Work task
Update the part of the data that opens with the line containing "n de reclamación" and closes with the line containing "istió a la madre" by replacing "Magistrado" with "Juez", and give back only those lines with everything else unchanged.

Extracted information
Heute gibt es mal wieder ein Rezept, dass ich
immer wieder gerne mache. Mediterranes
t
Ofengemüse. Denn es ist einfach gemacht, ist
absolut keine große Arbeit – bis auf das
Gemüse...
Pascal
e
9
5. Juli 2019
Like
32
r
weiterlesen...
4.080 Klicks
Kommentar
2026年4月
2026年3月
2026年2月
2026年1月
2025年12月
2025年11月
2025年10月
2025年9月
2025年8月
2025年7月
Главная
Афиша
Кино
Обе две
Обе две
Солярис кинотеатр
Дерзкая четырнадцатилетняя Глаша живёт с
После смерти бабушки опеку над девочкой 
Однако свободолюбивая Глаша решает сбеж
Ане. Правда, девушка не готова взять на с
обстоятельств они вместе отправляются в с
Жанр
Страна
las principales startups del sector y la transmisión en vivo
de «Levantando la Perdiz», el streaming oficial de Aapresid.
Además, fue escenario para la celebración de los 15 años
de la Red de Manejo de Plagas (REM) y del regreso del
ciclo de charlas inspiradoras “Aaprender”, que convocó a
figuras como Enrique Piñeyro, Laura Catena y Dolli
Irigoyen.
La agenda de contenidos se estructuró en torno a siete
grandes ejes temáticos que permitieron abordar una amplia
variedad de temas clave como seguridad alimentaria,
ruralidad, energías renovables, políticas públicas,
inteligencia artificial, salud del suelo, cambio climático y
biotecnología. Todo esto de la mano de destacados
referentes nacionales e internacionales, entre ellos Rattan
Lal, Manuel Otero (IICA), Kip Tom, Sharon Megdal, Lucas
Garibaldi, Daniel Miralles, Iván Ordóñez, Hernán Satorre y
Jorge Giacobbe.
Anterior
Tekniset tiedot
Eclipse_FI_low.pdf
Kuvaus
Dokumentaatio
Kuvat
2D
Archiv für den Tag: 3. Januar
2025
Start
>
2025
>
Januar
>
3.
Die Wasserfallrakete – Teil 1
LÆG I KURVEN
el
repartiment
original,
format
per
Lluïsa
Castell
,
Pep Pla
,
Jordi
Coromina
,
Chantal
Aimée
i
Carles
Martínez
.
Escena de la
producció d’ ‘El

...

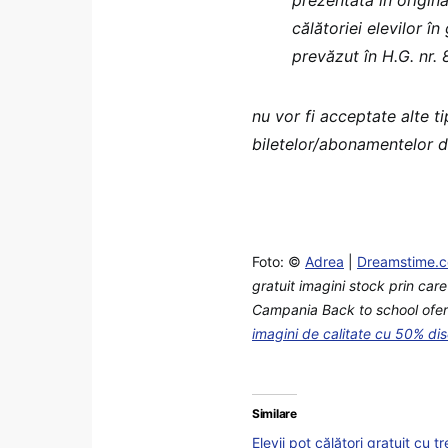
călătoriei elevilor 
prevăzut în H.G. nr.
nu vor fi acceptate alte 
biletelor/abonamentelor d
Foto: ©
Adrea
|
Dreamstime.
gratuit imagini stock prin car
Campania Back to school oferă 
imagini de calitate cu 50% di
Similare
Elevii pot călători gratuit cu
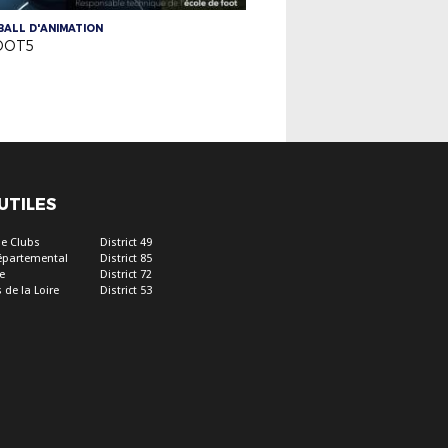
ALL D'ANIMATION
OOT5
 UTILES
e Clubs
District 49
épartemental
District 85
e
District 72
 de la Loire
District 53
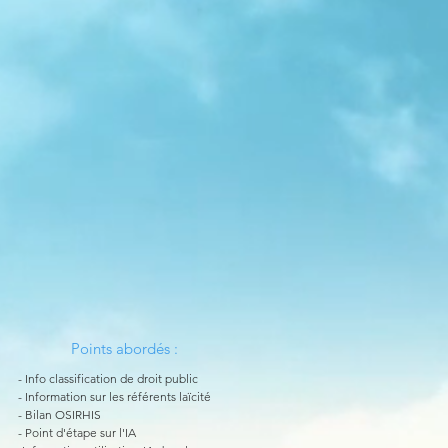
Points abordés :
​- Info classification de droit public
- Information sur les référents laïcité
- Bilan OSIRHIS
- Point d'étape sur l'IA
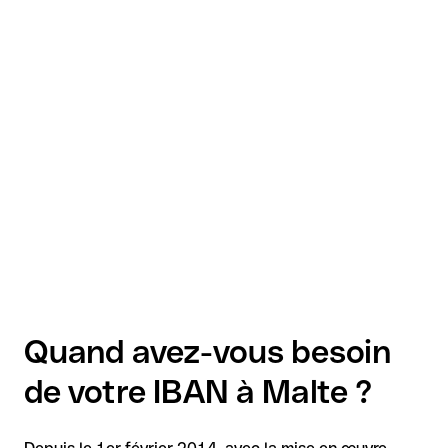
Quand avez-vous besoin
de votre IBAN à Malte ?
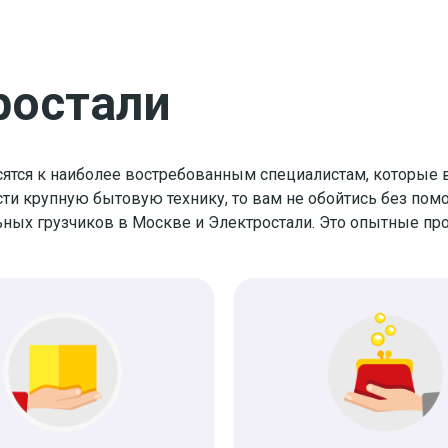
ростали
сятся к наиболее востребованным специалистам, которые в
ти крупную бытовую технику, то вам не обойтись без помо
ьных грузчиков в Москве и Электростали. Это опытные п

---

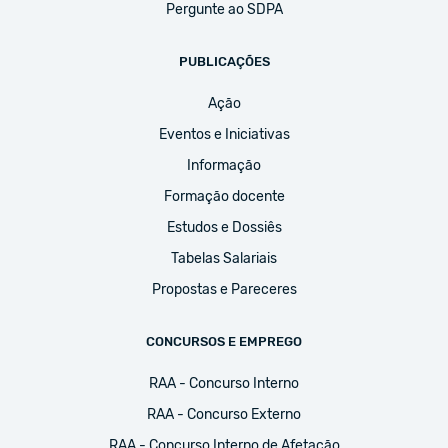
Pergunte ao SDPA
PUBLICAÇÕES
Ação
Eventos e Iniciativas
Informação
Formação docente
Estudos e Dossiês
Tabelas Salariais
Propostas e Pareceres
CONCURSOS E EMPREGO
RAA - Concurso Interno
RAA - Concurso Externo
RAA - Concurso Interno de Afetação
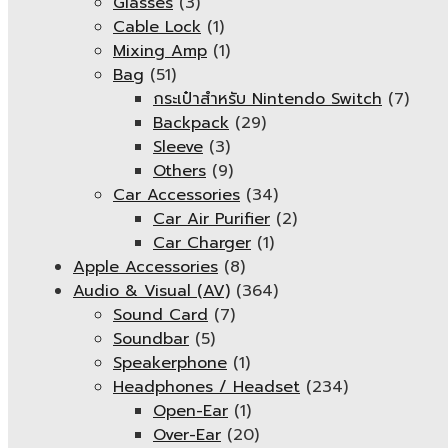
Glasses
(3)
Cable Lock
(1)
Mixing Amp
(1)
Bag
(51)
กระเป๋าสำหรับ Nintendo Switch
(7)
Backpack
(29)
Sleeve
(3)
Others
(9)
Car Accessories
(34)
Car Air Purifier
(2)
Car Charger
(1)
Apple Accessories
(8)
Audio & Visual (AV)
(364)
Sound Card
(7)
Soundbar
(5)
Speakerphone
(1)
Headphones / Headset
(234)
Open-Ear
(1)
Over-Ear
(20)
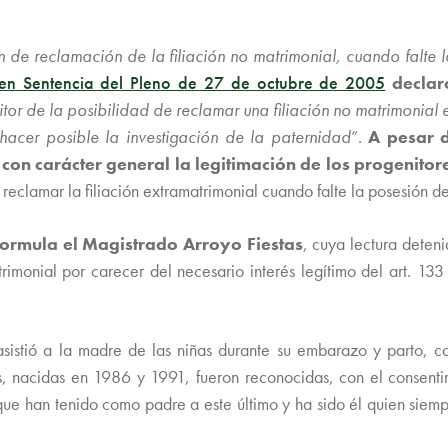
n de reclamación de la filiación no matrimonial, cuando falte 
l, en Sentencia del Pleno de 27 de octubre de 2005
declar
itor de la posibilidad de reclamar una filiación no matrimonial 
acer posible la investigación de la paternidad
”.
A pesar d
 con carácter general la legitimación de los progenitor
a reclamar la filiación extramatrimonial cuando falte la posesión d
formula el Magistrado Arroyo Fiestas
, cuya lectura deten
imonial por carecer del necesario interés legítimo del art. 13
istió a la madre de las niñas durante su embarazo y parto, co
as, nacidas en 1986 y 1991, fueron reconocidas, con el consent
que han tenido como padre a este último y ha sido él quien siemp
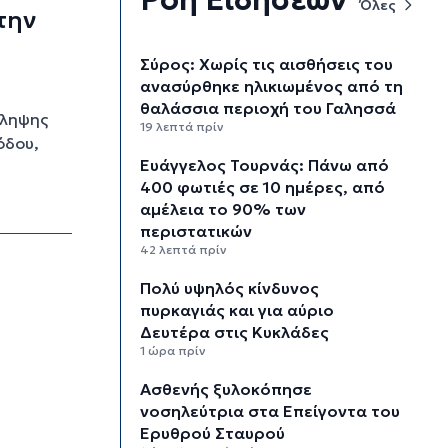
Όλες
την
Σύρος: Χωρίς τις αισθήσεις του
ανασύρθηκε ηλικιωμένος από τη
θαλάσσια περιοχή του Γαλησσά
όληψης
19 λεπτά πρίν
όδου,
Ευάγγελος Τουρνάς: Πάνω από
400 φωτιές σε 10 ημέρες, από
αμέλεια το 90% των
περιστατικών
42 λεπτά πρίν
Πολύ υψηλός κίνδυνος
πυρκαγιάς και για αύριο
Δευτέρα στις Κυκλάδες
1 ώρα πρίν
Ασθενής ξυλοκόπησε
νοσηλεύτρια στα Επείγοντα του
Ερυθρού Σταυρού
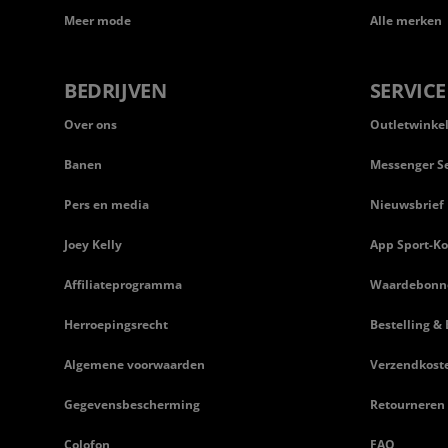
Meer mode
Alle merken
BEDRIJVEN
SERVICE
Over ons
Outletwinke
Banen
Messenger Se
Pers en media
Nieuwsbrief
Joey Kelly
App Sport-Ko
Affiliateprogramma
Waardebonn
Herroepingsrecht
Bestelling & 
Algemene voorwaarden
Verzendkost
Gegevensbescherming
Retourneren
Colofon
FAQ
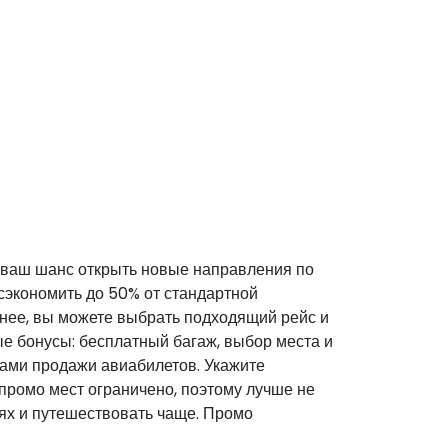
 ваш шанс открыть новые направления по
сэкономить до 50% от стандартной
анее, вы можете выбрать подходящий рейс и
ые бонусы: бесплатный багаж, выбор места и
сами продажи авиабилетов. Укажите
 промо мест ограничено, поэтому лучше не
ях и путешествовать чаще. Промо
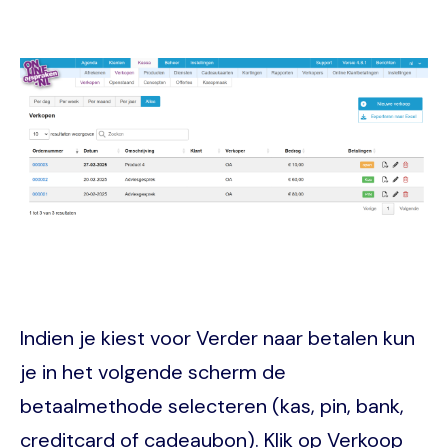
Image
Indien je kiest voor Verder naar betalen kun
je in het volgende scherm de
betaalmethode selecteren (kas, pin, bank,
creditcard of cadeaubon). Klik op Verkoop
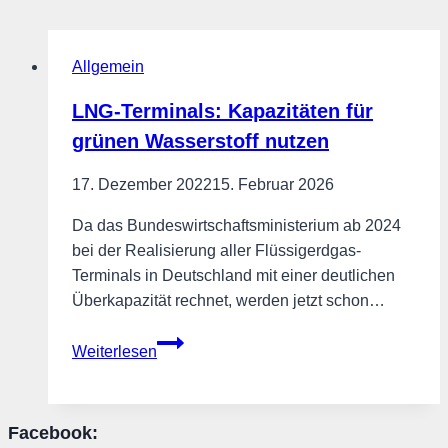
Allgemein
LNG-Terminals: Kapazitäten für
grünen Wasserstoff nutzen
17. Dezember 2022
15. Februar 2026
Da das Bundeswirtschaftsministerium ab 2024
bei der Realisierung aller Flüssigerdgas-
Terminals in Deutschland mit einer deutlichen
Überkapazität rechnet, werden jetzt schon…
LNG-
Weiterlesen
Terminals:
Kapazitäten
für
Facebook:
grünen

The completed task
n de reclamación de la filiación no matrimonial, cuando falte 
l, en Sentencia del Pleno de 27 de octubre de 2005
declar
itor de la posibilidad de reclamar una filiación no matrimonial 
acer posible la investigación de la paternidad
”.
A pesar d
 con carácter general la legitimación de los progenitor
a reclamar la filiación extramatrimonial cuando falte la posesión d
formula el Juez Arroyo Fiestas
, cuya lectura deten
imonial por carecer del necesario interés legítimo del art. 13
istió a la madre de las niñas durante su embarazo y parto, co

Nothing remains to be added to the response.